Danny, one of the regular workshop attendees, is facilitating and reads out four lines from Robert Frost’s poem ‘Birches’ as a prompt. We then get to ‘free write’ anything inspired by the lines he’s read out. I totally cheat and have one really, really, reeeeeeeeeeeally long line scribbled out in my trusty Field Notes notebook. We all seem to rush home – either because of the heat, or to keep carving away at works-in-progress after all the generous feedback?

I make a stop at my fave sort-of local bottleshop (Audacious Monk Cellars, the staff are lovely generally, and lovely to me <3) and pick up two more cans of Stomping Ground’s Pridelweiss. I’ve left my weekly zine review till the very end of this week, and decide that tonight I’ll finish reading Rabbit Poetry Journal’s issue 21, subtitled ‘Indigenous’.

Anyone with a quarter of a functioning heart in Australia understands the need for dialogue surrounding change of Australia Day (a day that is understandably traumatic to its first peoples). In Melbourne (Naarm), people gathered to make this known on the 26th. I’m a five-foot-nothing female-identifying sack of a human, and for mental health reasons, am pretty awful with marching in crowds. It isn’t that I don’t want to, it’s just depression-draining and social-anxiety-central for me.

So I read. I wish there was a way I could unite others by gathering to read and learn more about indigenous literature (there’s a lot of mind-blowingly good examples about too – am thinking of compiling a list specifically of poets and writers) as a form of silent protest. Rabbit’s ‘Indigenous’ issue is an excellent hop as an intro – though there are a few international authors.

Halfway through and poets whose work has really stood out have been Evelyn Araluen, Hannah Donnelly’s ‘black ducks’, Matthew Walsh’s ‘What they wore at the races today’, Paul Collis’ poem inspired by a street fight, Mitch Tomas Cave’s ‘skin’, and Craig Santos Perez’s gently didactic poems of ‘chamorros‘ which I found oddly echoed some of my feelings as a Filipino mestiza. Damien Chen’s artwork is breathtakingly detailed and nuanced – these blog posts were always supposed to be about paying tribute for no gain whatsoever to the named creatives, and I feel like that too means I can get away with revealing more about the emotional impact the works I encounter have on me. Looking at his sketches…there’s a familial warmth, and a tempered rage regarding the xenophobia people of colour unfortunately do experience living here under Anglo-Australian ‘majority’.

I haven’t yet finished this mag – I’ve been savouring it when I have uninterrupted blocks of quiet time. I chose to drink Stomping Ground’s ‘Pridelweiss’ as I wrote this because, it’s Midsumma in Melbourne, and back to the workshop I attended just before – I have the beginnings of a poem, in which I ask, question, explore in a very roundabout, swirly-path way the gradual and sometimes curved meanderings of what a queer image or queer identity might be.
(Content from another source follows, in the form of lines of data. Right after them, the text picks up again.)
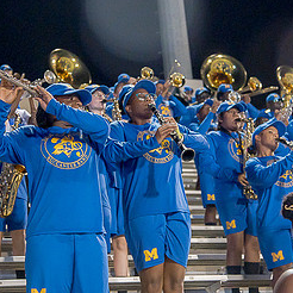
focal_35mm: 104
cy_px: 151
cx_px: 149
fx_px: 996
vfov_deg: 16.7
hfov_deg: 16.7
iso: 2000
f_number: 4
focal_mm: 52
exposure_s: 1/200
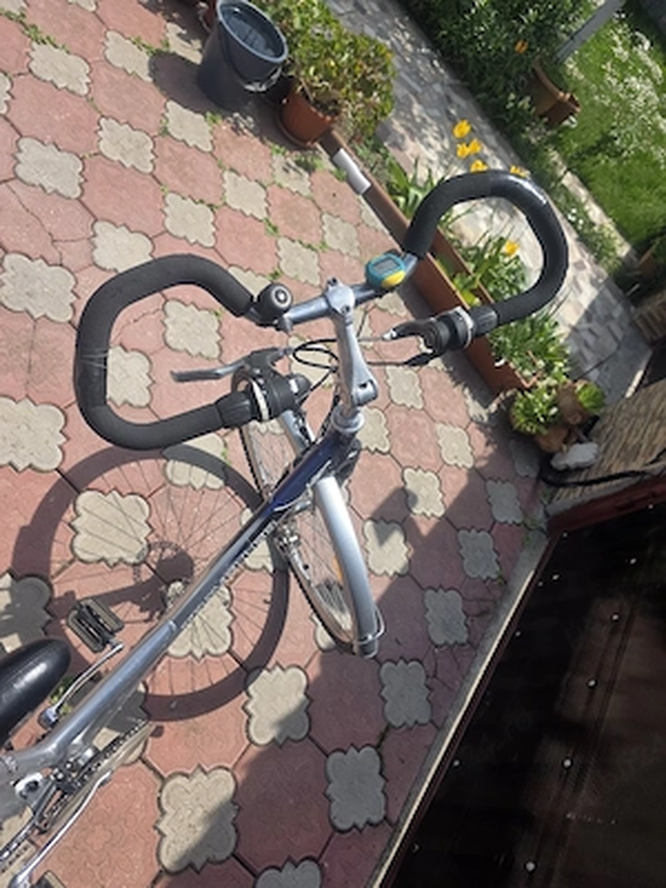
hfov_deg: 58.9
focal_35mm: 23
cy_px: 444
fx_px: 590
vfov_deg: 73.9
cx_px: 333
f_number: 1.7
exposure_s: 1/5000
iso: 80
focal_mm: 6.3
I’d like to think that it always has a space for me – even if that space is as small as a sub-atomic particle! – it exists there if I want it, and it means nothing to others, but not out of exclusion – merely out of uniqueness. Sometimes it’s lonely belonging to pockets of different communities, but it’s also really cool. Our identities don’t have to be fixed, unless we want them to be.

I’ve finished my tinnie, and my cat beckons. Time to snuggle and keep reading beautiful, world-expanding literature from the hundreds of nations that make up Australia. The interviews and poems that follow are excellent, and will provoke thought long after you’ve read them. And of course, my list of books to read has ever multiplied…oh well, life is short. Read hard, read often.